- _AIM OF THE TASK_: Ignoring the pictures, repeat every entry below exactly as it appears.

- _Dataset entries_:

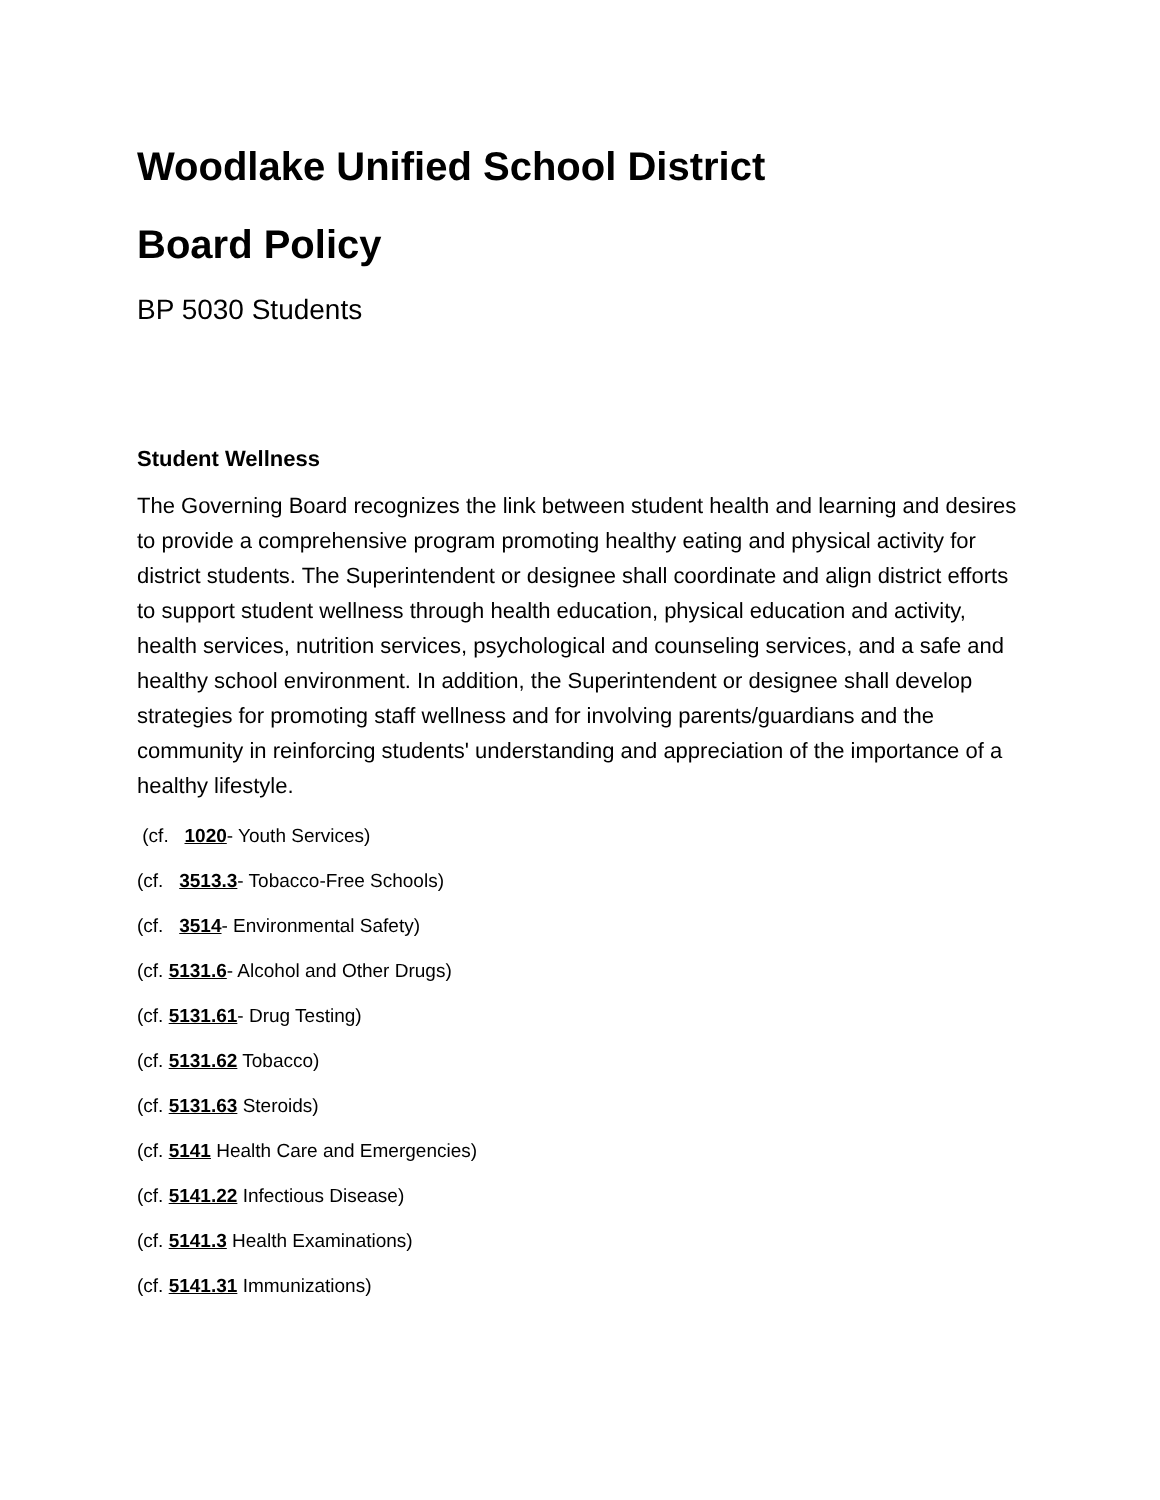Woodlake Unified School District
Board Policy
BP 5030 Students
Student Wellness
The Governing Board recognizes the link between student health and learning and desires to provide a comprehensive program promoting healthy eating and physical activity for district students. The Superintendent or designee shall coordinate and align district efforts to support student wellness through health education, physical education and activity, health services, nutrition services, psychological and counseling services, and a safe and healthy school environment. In addition, the Superintendent or designee shall develop strategies for promoting staff wellness and for involving parents/guardians and the community in reinforcing students' understanding and appreciation of the importance of a healthy lifestyle.
(cf. 1020- Youth Services)
(cf. 3513.3- Tobacco-Free Schools)
(cf. 3514- Environmental Safety)
(cf. 5131.6- Alcohol and Other Drugs)
(cf. 5131.61- Drug Testing)
(cf. 5131.62 Tobacco)
(cf. 5131.63 Steroids)
(cf. 5141 Health Care and Emergencies)
(cf. 5141.22 Infectious Disease)
(cf. 5141.3 Health Examinations)
(cf. 5141.31 Immunizations)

- _SOLUTION FOR THIS EXERCISE_:
Woodlake Unified School District
Board Policy
BP 5030 Students
Student Wellness
The Governing Board recognizes the link between student health and learning and desires to provide a comprehensive program promoting healthy eating and physical activity for district students. The Superintendent or designee shall coordinate and align district efforts to support student wellness through health education, physical education and activity, health services, nutrition services, psychological and counseling services, and a safe and healthy school environment. In addition, the Superintendent or designee shall develop strategies for promoting staff wellness and for involving parents/guardians and the community in reinforcing students' understanding and appreciation of the importance of a healthy lifestyle.
(cf. 1020- Youth Services)
(cf. 3513.3- Tobacco-Free Schools)
(cf. 3514- Environmental Safety)
(cf. 5131.6- Alcohol and Other Drugs)
(cf. 5131.61- Drug Testing)
(cf. 5131.62 Tobacco)
(cf. 5131.63 Steroids)
(cf. 5141 Health Care and Emergencies)
(cf. 5141.22 Infectious Disease)
(cf. 5141.3 Health Examinations)
(cf. 5141.31 Immunizations)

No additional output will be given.